March 19, 2012

#SXSWi 2012: The Five Major Themes

Filed under: Digital Strategy,Social Media,SXSW — Emily Reeves @ 5:15 pm

I keep getting asked about the one coolest thing I learned about at SXSW. The problem is: I didn’t walk away with one cool thing that I can hold up as THE find of SXSW 2012. Instead, I heard several themes woven throughout the many, many sessions I attended over the five day conference that we can apply to our clients’ digital presences and make us all better communicators with more engaging content in those digital spaces. Here are the five major themes that I heard:

Theme #1: Content and/or Content Curation

Brands and agencies are looking more like publishers every day. This is because in digital spaces, we need to pull consumers to our messages rather than pushing our messages out as we can with the more traditional media channels. We need to generate content or be excellent content curators to give our consumers a reason to engage with us in those digital spaces.

Theme #2: Storytelling

Stories can be told with words, photography, video or data. And they can be told and shared across many different channels, giving the audience a different way of experiencing and engaging with the stories. Narrative is what helps people remember the message. Narrative gives them an opportunity to experience a product or service before they buy. As we are crafting our narratives and writing our stories, we need to also think about how these can be shared across a variety of platforms; we should create in a way that is super flexible so that the content can be molded to go anywhere.

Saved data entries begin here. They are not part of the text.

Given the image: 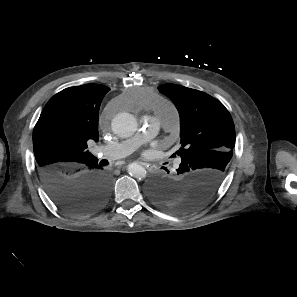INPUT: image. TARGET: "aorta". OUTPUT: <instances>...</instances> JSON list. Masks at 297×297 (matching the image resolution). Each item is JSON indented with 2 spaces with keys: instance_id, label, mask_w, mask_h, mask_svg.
Masks as SVG:
<instances>
[{
  "instance_id": "1",
  "label": "aorta",
  "mask_w": 297,
  "mask_h": 297,
  "mask_svg": "<svg viewBox=\"0 0 297 297\" xmlns=\"http://www.w3.org/2000/svg\"><path fill=\"white\" fill-rule=\"evenodd\" d=\"M111 127L116 135L127 138L136 132L137 121L130 113H119L113 118ZM128 172L132 177L138 180H143L146 177L145 168L137 163L130 164L128 166Z\"/></svg>"
}]
</instances>
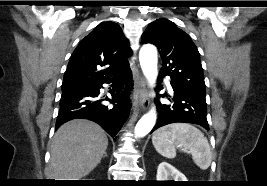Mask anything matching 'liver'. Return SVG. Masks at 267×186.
Segmentation results:
<instances>
[{"label": "liver", "mask_w": 267, "mask_h": 186, "mask_svg": "<svg viewBox=\"0 0 267 186\" xmlns=\"http://www.w3.org/2000/svg\"><path fill=\"white\" fill-rule=\"evenodd\" d=\"M107 146V136L96 123L85 119L69 121L54 135L47 176L79 180L100 163Z\"/></svg>", "instance_id": "1"}]
</instances>
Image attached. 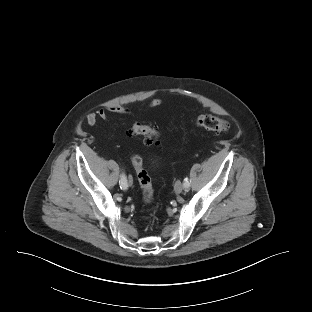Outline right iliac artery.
I'll list each match as a JSON object with an SVG mask.
<instances>
[{"label":"right iliac artery","instance_id":"82829eb1","mask_svg":"<svg viewBox=\"0 0 312 312\" xmlns=\"http://www.w3.org/2000/svg\"><path fill=\"white\" fill-rule=\"evenodd\" d=\"M119 184H120V188L123 190L127 189L128 187L126 176L123 173L120 175Z\"/></svg>","mask_w":312,"mask_h":312}]
</instances>
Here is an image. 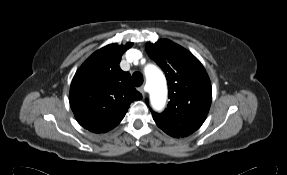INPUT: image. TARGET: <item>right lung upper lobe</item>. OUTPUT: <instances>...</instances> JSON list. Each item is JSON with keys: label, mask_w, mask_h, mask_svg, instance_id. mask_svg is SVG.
Returning a JSON list of instances; mask_svg holds the SVG:
<instances>
[{"label": "right lung upper lobe", "mask_w": 287, "mask_h": 175, "mask_svg": "<svg viewBox=\"0 0 287 175\" xmlns=\"http://www.w3.org/2000/svg\"><path fill=\"white\" fill-rule=\"evenodd\" d=\"M125 46L109 44L94 52L73 77L69 101L78 123L94 133H105L124 118L131 102L142 95L130 82V74L121 70Z\"/></svg>", "instance_id": "1"}]
</instances>
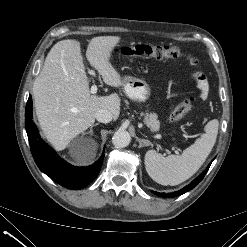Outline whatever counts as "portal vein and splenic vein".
<instances>
[{"label": "portal vein and splenic vein", "instance_id": "18ae733b", "mask_svg": "<svg viewBox=\"0 0 247 247\" xmlns=\"http://www.w3.org/2000/svg\"><path fill=\"white\" fill-rule=\"evenodd\" d=\"M90 74L95 75L93 71H90ZM90 92H91V94L97 93V86L95 84L91 86Z\"/></svg>", "mask_w": 247, "mask_h": 247}]
</instances>
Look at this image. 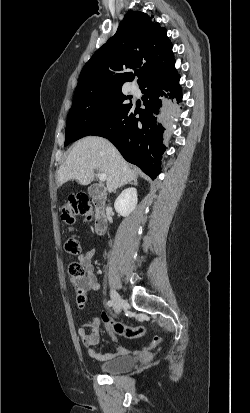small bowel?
Listing matches in <instances>:
<instances>
[{"label": "small bowel", "instance_id": "small-bowel-1", "mask_svg": "<svg viewBox=\"0 0 250 413\" xmlns=\"http://www.w3.org/2000/svg\"><path fill=\"white\" fill-rule=\"evenodd\" d=\"M94 255V250L90 249L82 252L78 256V264H80L84 270L85 275L83 277H76L71 273L68 274L69 282L76 288H78L84 295V301L82 304H85L88 300L87 292L93 291L96 292L99 290L100 285L98 283L97 277L94 273V266L92 263V258ZM100 319L94 317L84 323H82L78 328V334L81 338V341L90 357L97 360H110L115 357L124 355L128 352L127 348L120 346L114 352H103L99 353L96 351L95 347L102 345L101 336L99 333ZM107 331L113 341H117V337L111 327L106 324Z\"/></svg>", "mask_w": 250, "mask_h": 413}]
</instances>
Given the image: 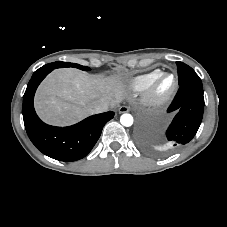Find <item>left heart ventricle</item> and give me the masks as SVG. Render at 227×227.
Here are the masks:
<instances>
[{
	"instance_id": "b2bd125f",
	"label": "left heart ventricle",
	"mask_w": 227,
	"mask_h": 227,
	"mask_svg": "<svg viewBox=\"0 0 227 227\" xmlns=\"http://www.w3.org/2000/svg\"><path fill=\"white\" fill-rule=\"evenodd\" d=\"M170 82H171V79L168 77V78H166L165 80H164V82H163V87L165 88V87H167L169 84H170Z\"/></svg>"
}]
</instances>
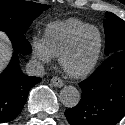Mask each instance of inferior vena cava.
<instances>
[{
    "mask_svg": "<svg viewBox=\"0 0 125 125\" xmlns=\"http://www.w3.org/2000/svg\"><path fill=\"white\" fill-rule=\"evenodd\" d=\"M26 73L29 76L42 77L44 75V67L40 62L30 60L26 65Z\"/></svg>",
    "mask_w": 125,
    "mask_h": 125,
    "instance_id": "1",
    "label": "inferior vena cava"
}]
</instances>
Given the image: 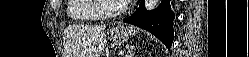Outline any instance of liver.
Masks as SVG:
<instances>
[{
	"mask_svg": "<svg viewBox=\"0 0 249 57\" xmlns=\"http://www.w3.org/2000/svg\"><path fill=\"white\" fill-rule=\"evenodd\" d=\"M105 25L67 27L65 35L73 57H99L106 47Z\"/></svg>",
	"mask_w": 249,
	"mask_h": 57,
	"instance_id": "6515ba94",
	"label": "liver"
}]
</instances>
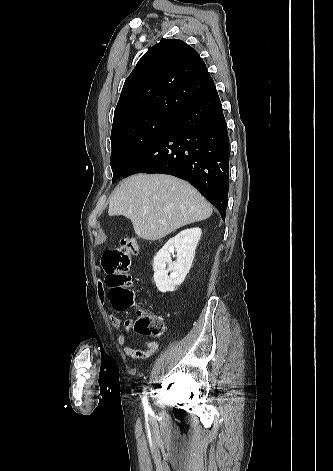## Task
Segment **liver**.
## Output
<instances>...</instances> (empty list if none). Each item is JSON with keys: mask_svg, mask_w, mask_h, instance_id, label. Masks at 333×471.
Here are the masks:
<instances>
[{"mask_svg": "<svg viewBox=\"0 0 333 471\" xmlns=\"http://www.w3.org/2000/svg\"><path fill=\"white\" fill-rule=\"evenodd\" d=\"M108 214L130 219L135 234L155 241L212 215V207L188 182L171 175L137 174L109 198Z\"/></svg>", "mask_w": 333, "mask_h": 471, "instance_id": "6515ba94", "label": "liver"}]
</instances>
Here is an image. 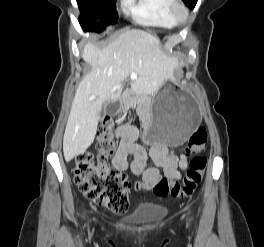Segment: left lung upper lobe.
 Wrapping results in <instances>:
<instances>
[{"label":"left lung upper lobe","mask_w":264,"mask_h":247,"mask_svg":"<svg viewBox=\"0 0 264 247\" xmlns=\"http://www.w3.org/2000/svg\"><path fill=\"white\" fill-rule=\"evenodd\" d=\"M185 2V4L187 6H189L190 8H194L196 3H197V0H183Z\"/></svg>","instance_id":"left-lung-upper-lobe-1"}]
</instances>
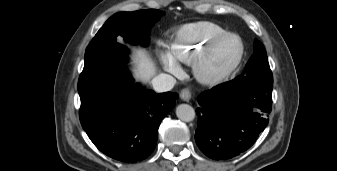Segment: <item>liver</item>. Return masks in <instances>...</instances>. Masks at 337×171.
Masks as SVG:
<instances>
[{"label":"liver","mask_w":337,"mask_h":171,"mask_svg":"<svg viewBox=\"0 0 337 171\" xmlns=\"http://www.w3.org/2000/svg\"><path fill=\"white\" fill-rule=\"evenodd\" d=\"M134 77L142 82H148L156 75V67L147 52L143 49H134L132 56Z\"/></svg>","instance_id":"6515ba94"}]
</instances>
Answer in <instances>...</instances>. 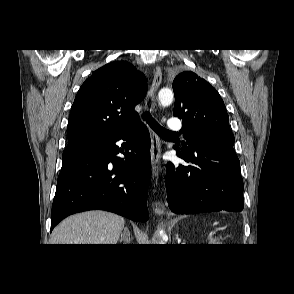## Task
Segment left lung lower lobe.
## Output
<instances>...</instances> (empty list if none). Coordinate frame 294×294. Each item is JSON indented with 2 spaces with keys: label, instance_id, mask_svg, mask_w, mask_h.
<instances>
[{
  "label": "left lung lower lobe",
  "instance_id": "obj_1",
  "mask_svg": "<svg viewBox=\"0 0 294 294\" xmlns=\"http://www.w3.org/2000/svg\"><path fill=\"white\" fill-rule=\"evenodd\" d=\"M174 148L177 156L190 165L167 164V201L171 211L191 214L243 210L240 161L232 146L193 142Z\"/></svg>",
  "mask_w": 294,
  "mask_h": 294
}]
</instances>
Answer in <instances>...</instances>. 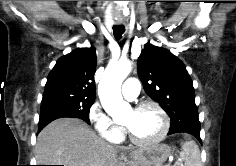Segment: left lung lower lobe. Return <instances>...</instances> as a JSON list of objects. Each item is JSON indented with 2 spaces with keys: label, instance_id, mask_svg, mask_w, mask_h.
<instances>
[{
  "label": "left lung lower lobe",
  "instance_id": "1",
  "mask_svg": "<svg viewBox=\"0 0 236 166\" xmlns=\"http://www.w3.org/2000/svg\"><path fill=\"white\" fill-rule=\"evenodd\" d=\"M175 133H189L195 136L201 142L198 114L191 115L185 119L171 123L168 135Z\"/></svg>",
  "mask_w": 236,
  "mask_h": 166
}]
</instances>
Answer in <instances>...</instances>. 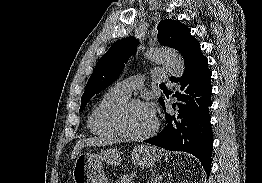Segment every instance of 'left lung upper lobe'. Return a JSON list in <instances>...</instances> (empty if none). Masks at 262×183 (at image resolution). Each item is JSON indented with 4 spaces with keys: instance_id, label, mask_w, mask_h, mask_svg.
Instances as JSON below:
<instances>
[{
    "instance_id": "left-lung-upper-lobe-1",
    "label": "left lung upper lobe",
    "mask_w": 262,
    "mask_h": 183,
    "mask_svg": "<svg viewBox=\"0 0 262 183\" xmlns=\"http://www.w3.org/2000/svg\"><path fill=\"white\" fill-rule=\"evenodd\" d=\"M158 41L161 45L178 50L186 61L200 49V44L190 34V30L179 21L166 19L158 25ZM138 41L134 37H127L116 41L99 59L86 85L81 98L82 111L89 100L103 89L112 84L124 69V63L136 52ZM162 97L159 98L161 102Z\"/></svg>"
}]
</instances>
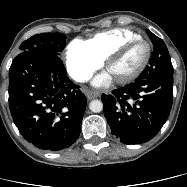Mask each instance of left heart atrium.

Theme #3: Discovery, Exploration, Customization

Given the amount of data that we are sharing with our mobile apps, our social networks and our web browsing, these services can now start customizing the content they share with us, making relevant recommendations based on our profiles, habits and location. Google+ is socially annotating our search results with friends’ activities and recommendations and garnering an uptick in click-through rates of 5-10% as a result. Foursquare is making recommendations for places we should visit based on our check-in histories and where we are standing at that moment. New location apps are popping up left and right to connect us with people with similar interests that are nearby, to inform us about locations that are nearby or to help us control our environments with approach to geo-fenced locations. It is fascinating and only serves to improve our experiences, save us time and help us find things we might not otherwise have discovered.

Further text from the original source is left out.